Bing went the elevator, and out rolled Teresa Reile Reger, president of the Buffalo Church of Scientology, accompanied by a small posse of well mannered drones. Dressed in a cartoonish 18th century aristocrat costume featuring an oversized powdered pink beehive and puffy bloomers, she shook a scolding finger while affecting an unconvincing British accent. Drugs and adrenaline coursed our veins. The scene was surreal, made even more so by Reger’s commitment to her role as a reject from Alice in Wonderland.
“What’s all this then? Do you think this is fun-nay?” she said, charging at us. “RAAARGH! I’m Lord Xenu!” I shouted through my mask, making monster hands to keep her at bay. Still in character, Reger asked if we believed everything we saw on television. She was strutting around like a chicken, hands at her hips, and none too pleased. Though the partygoers had slowly been finding their way down to the lobby to watch the spectacle, our goal was to get to the fifth floor and enjoy the most awkward situation we possibly could. That in mind, I made some conciliatory efforts. “It’s just a costume,” I said lifting my mask a bit. In my psychedelic naivety I believed that, once she knew were human, we would be on our way upstairs to hang with the hypnotized. To my horror, Teresa snatched the mask off my head and instructed an unnamed stooge to photograph us with her camera phone. I waved and smiled, then ripped the mask from her claws. She was stunned, and I tugged at her wig playfully. Putting the mask back on, I asked if she’d “heard the good news about Lord Xenu?” I pointed to our pro-Xenu literature.
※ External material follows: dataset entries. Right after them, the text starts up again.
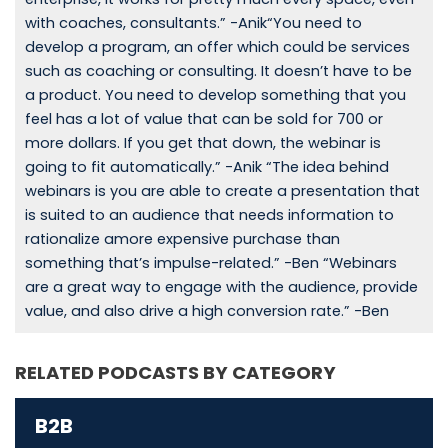
with coaches, consultants.” -Anik“You need to
develop a program, an offer which could be services
such as coaching or consulting. It doesn’t have to be
a product. You need to develop something that you
feel has a lot of value that can be sold for 700 or
more dollars. If you get that down, the webinar is
going to fit automatically.” -Anik “The idea behind
webinars is you are able to create a presentation that
is suited to an audience that needs information to
rationalize amore expensive purchase than
something that’s impulse-related.” -Ben “Webinars
are a great way to engage with the audience, provide
value, and also drive a high conversion rate.” -Ben
RELATED PODCASTS BY CATEGORY
B2B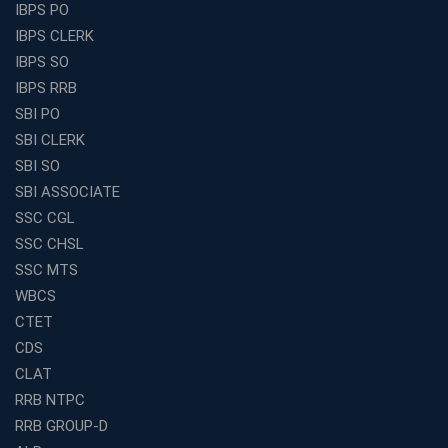
Find the Top Banking Coaching in Kolkata for SBI PO
IBPS PO
and Clerk Exams
IBPS CLERK
Best Education Franchise in India Under 5 Lakhs with
IBPS SO
High Growth Potential
IBPS RRB
SSC CHSL Coaching in India with Personalized
SBI PO
Mentorship and Performance Tracking
SBI CLERK
How to Choose the Best Online Coaching for Banking
SBI SO
in India for Competitive Exams
SBI ASSOCIATE
Why SSC CGL Coaching in Kolkata Is Important for
SSC CGL
Aspirants Seeking Government Jobs
SSC CHSL
Best Education Franchise in India for Expanding
SSC MTS
Educational Services in Small Cities
WBCS
How to Choose the Best Banking Coaching in Kolkata
CTET
for Competitive Exam Success
CDS
Best WBCS Coaching in Kolkata with Mock Tests and
CLAT
Study Materials
RRB NTPC
Railway Coaching for Beginners: What to Expect in Your
RRB GROUP-D
3 Months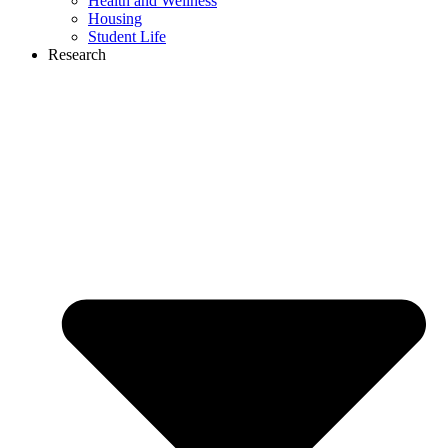
Health and Wellness
Housing
Student Life
Research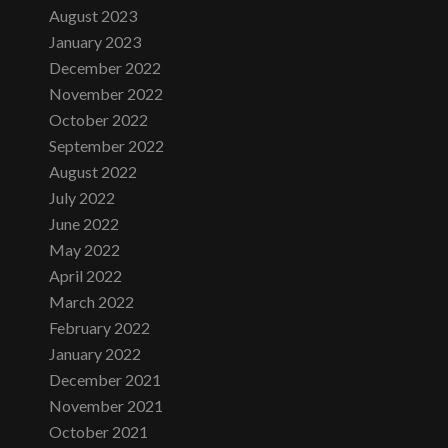
August 2023
January 2023
December 2022
November 2022
October 2022
September 2022
August 2022
July 2022
June 2022
May 2022
April 2022
March 2022
February 2022
January 2022
December 2021
November 2021
October 2021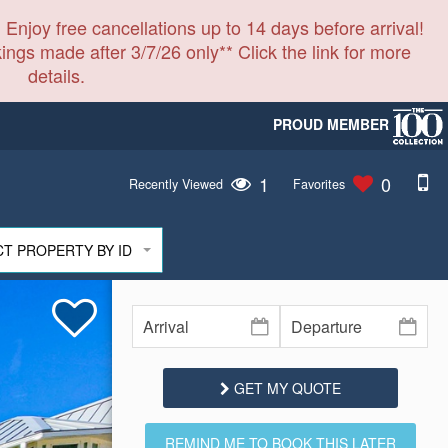
 Enjoy free cancellations up to 14 days before arrival!
ings made after 3/7/26 only** Click the link for more
details.
PROUD MEMBER
1
0
Recently Viewed
Favorites
CT PROPERTY BY ID
GET MY QUOTE
REMIND ME TO BOOK THIS LATER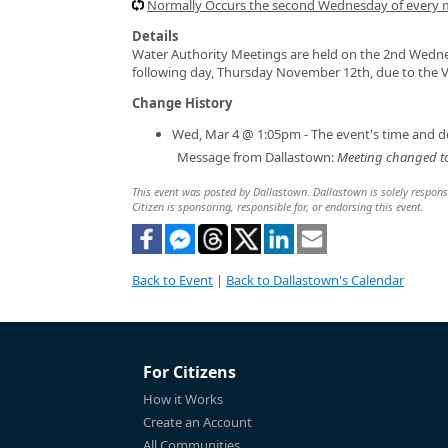
Normally Occurs the second Wednesday of every
Details
Water Authority Meetings are held on the 2nd Wedne
following day, Thursday November 12th, due to the V
Change History
Wed, Mar 4 @ 1:05pm - The event's time and d
Message from Dallastown:
Meeting changed to
This event was posted by Dallastown. Dallastown is solely responsib
Citizen is sponsoring, responsible for, or endorsing this event.
Back to Event
|
Back to Dallastown's Calendar
For Citizens
How it Works
Create an Account
All Communities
“Okay. That’s it. Are you done?” she said, suddenly losing the accent. From my extensive study of the Emotional Tone Scale, I could tell she was angry. “RAAARGH! I’m Xenu!” I yelled once more, for good measure. More Scientologists were filtering downstairs. The mood was getting ugly as they inaudibly whispered for our imminent ouster. “This is really kind of funny,” she said, scanning the leaflet. She took some, saying she would hand them out. I was glad she was starting to appreciate our gestures—or so I thought. “Your intellectual property is quite stupid. Don’t you want to be taken seriously?” Teresa pleaded. I responded by dancing a vigorous jig.
“Okay, we’re done here,” she ordered. I kept asking Teresa about the party, and she kept saying we were “done.” If life is a game, as Scientologists are fond of saying, the clock was running out with no clear victor. “Are you telling me we’re not welcome here?” I asked, feigning dismay. “No you are not,” she said, driving a stake through our partying hearts. The room fell totally silent. We all seemed to be waiting for someone else to make the next move. Seizing the moment, Bunting raised his arms robotically, drawing everyone’s attention, and roared, “Hulk want PARTY!!!”
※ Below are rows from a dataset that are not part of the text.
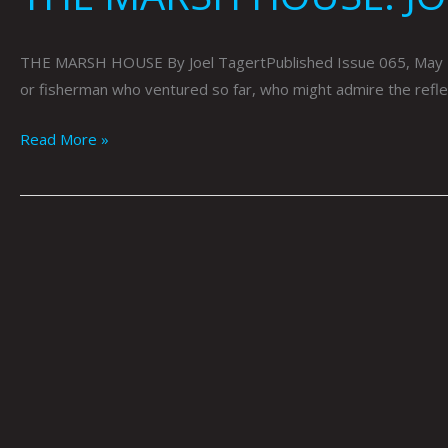
THE MARSH HOUSE By Joel TagertPublished Issue 065, May 2019 
or fisherman who ventured so far, who might admire the reflect
Read More »
ARTOPSY:
DYLAN
FOWLER
BY
KRYSTI
JOMÉI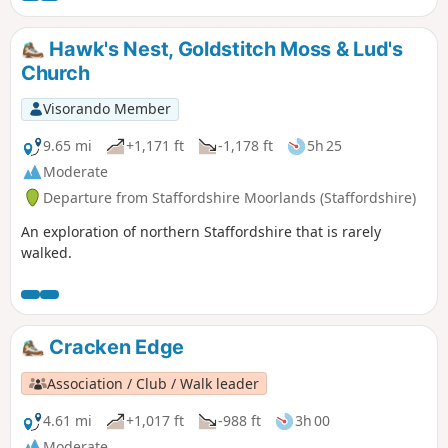
from Roach End.
Hawk's Nest, Goldstitch Moss & Lud's
Church
Visorando Member
9.65 mi
+1,171 ft
-1,178 ft
5h 25
Moderate
Departure from Staffordshire Moorlands (Staffordshire)
An exploration of northern Staffordshire that is rarely
walked.
Cracken Edge
Association / Club / Walk leader
4.61 mi
+1,017 ft
-988 ft
3h 00
Moderate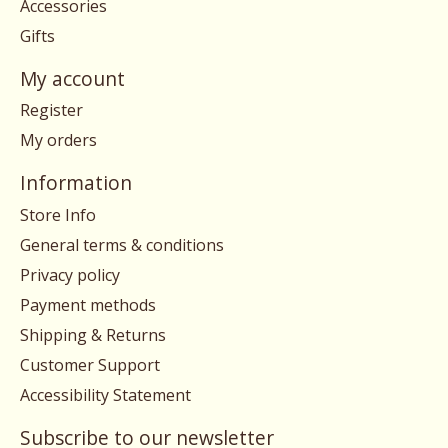
Accessories
Gifts
My account
Register
My orders
Information
Store Info
General terms & conditions
Privacy policy
Payment methods
Shipping & Returns
Customer Support
Accessibility Statement
Subscribe to our newsletter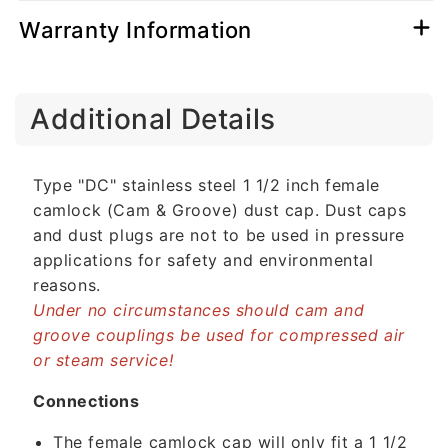
Warranty Information
C
Additional Details
o
l
l
Type "DC" stainless steel 1 1/2 inch female
a
camlock (Cam & Groove) dust cap. Dust caps
p
and dust plugs are not to be used in pressure
s
applications for safety and environmental
i
reasons.
b
Under no circumstances should cam and
l
groove couplings be used for compressed air
e
or steam service!
c
o
Connections
n
The female camlock cap will only fit a 1 1/2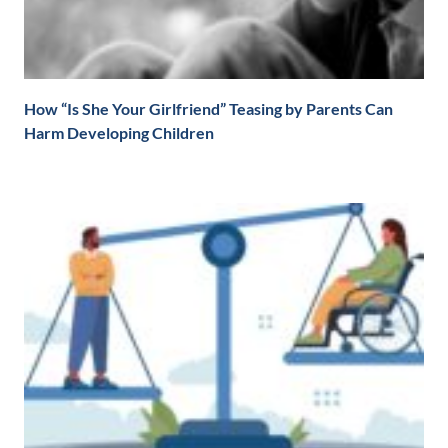
How “Is She Your Girlfriend” Teasing by Parents Can
Harm Developing Children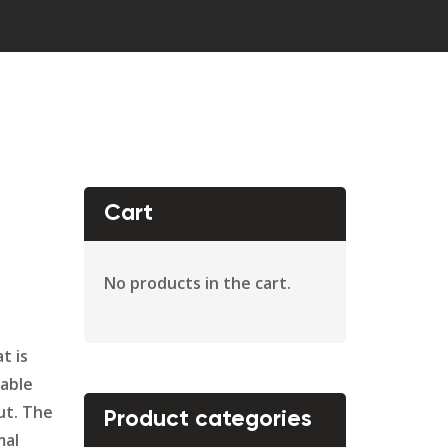
Cart
No products in the cart.
t is
dable
ut. The
Product categories
mal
We left voluntarily soon after, having gotten our much needed fix of adrenaline and comedy. We strode off into the night, hyperventilating through our masks and watching our backs for assassins.
Ian Murphy is currently armed in expectation of full reprisal from the Church of Scientology. L. Ron Hubbard is currently rotting in fictional hell, not for being a greedy con artist, but for being such a terrible writer. The Incredible Hulk has established a safe house ”at awesome strip club.” He is still seeking the ultimate party.